There are two different object types available in Slicknode:

  • Persisted Objects: Objects that are stored in the Slicknode database. Think of them as the tables in your database. You can load and manipulate them via GraphQL queries.

  • Non-Persisted Objects: (Coming soon) Non-Persisted Objects are object types that just define a data structure without being persisted to the database by itself. They can be stored inline in a persisted object (For example as a JSONB field)

Persisted Objects

All persisted objects have to implement the Node interface. The Node interface has a field with the name id that has the type ID!. This creates the primary key in the database and makes it possible to load individual objects of that type.

For example, a simple article type in a module with the namespace NewsFeed and a text field could look as follows:

# A simple news article in the news feed
type NewsFeed_Article implements Node {
  # We always have to add all fields from the implemented interfaces
  # in this case the `id` field from the Node interface
  id: ID!

  # We can add more fields with other data types
  text: String
}

For the field types you can use the supported Scalar types or any of the object types in your application that implement the Node interface.
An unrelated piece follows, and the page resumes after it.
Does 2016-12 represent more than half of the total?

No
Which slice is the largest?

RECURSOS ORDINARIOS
Also see Relations if you want to create list values or create relationships between objects.

Required fields

If you want to make a field required, you can append the field type with an exclamation mark. In the above example, the field id always has a value whereas the text field is optional (it can also contain the value NULL)

Note

The not-null constraint is enforced at the database level for maximum data consistency. You cannot add a required field to a type that already has records in the database. To add a required field you first have to add the field as non required and add values to the existing objects via the API. Afterwards you can change the field type to be required.

Descriptions

You can add descriptions to fields as well as to the type itself. Descriptions are enclosed in tripple quotes and can span across multiple lines.

For example:

"""
This is the description of the type and will be added to the GraphQL type

It can span across multiple lines an can contain `markdown`
"""
type MyModule_TypeName implements Node {
  """Single line description"""
  id: ID!

  """
  This description is added to the field 
  Descriptions can have multiple lines and support markdown
  """
  fieldWithDescription: String
}

It is recommended to add good documentation in the form of descriptions to your schema. This will be used as the description for the GraphQL types which will be available in the GraphiQL API explorer as well as in the forms of the CMS. The descriptions also appear in IDEs that support GraphQL.
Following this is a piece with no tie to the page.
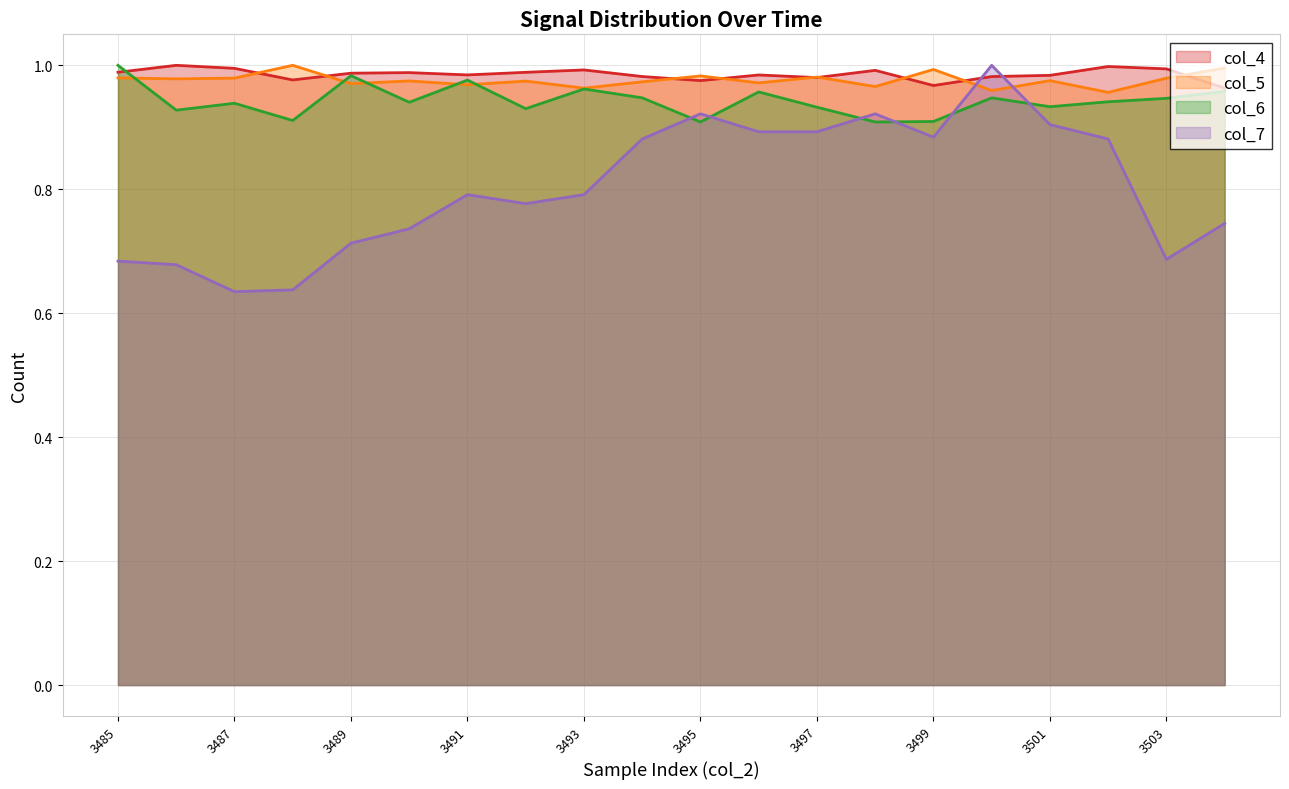

Between which two adjacent categories do col_6 and col_5 first intersect?

3485 and 3486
You can use markdown to link to external resources if you need very long descriptions.

Unique fields

You can add unique constraints to your fields. This will ensure that each value is unique across all objects of that type. To create a unique constraints for a field, add the @unique directive after the field type.

For example, if we want to create a slug for the article for nice page links:

type NewsFeed_Article implements Node {
  id: ID!
  slug: String! @unique
  text: String
}

NULL values are ignored for the uniqueness, so there can be multiple objects that have the value NULL in a unique field.

Note

When you add a @unique constraint on a field that already has values stored in the data store, the migration will fail as the unique constraints are enforced at the database level. If you already have only unique or NULL values stored for that field, the @unique constaint can be added without problems.

Indexes

As the number of objects of a certain type grows, the Slicknode data store might take longer to return the objects when a complex filter criteria is applied. To improve the performance you can add an index on the filtered columns by adding the @index directive:

type NewsFeed_Article implements Node {
  id: ID!
  published: DateTime! @index
}

This will create an index on the published field which can significantly speed up queries when the types are filtered by the published status. Keep in mind though that the index has to be updated when new objects are added to the database. You should add an index to the field when an index would also make sense for a traditional RDBMS.

Note

Fields of a type that implements the Node interface are automatically indexed. Unique fields also have an index by default already and don't need the @index directive.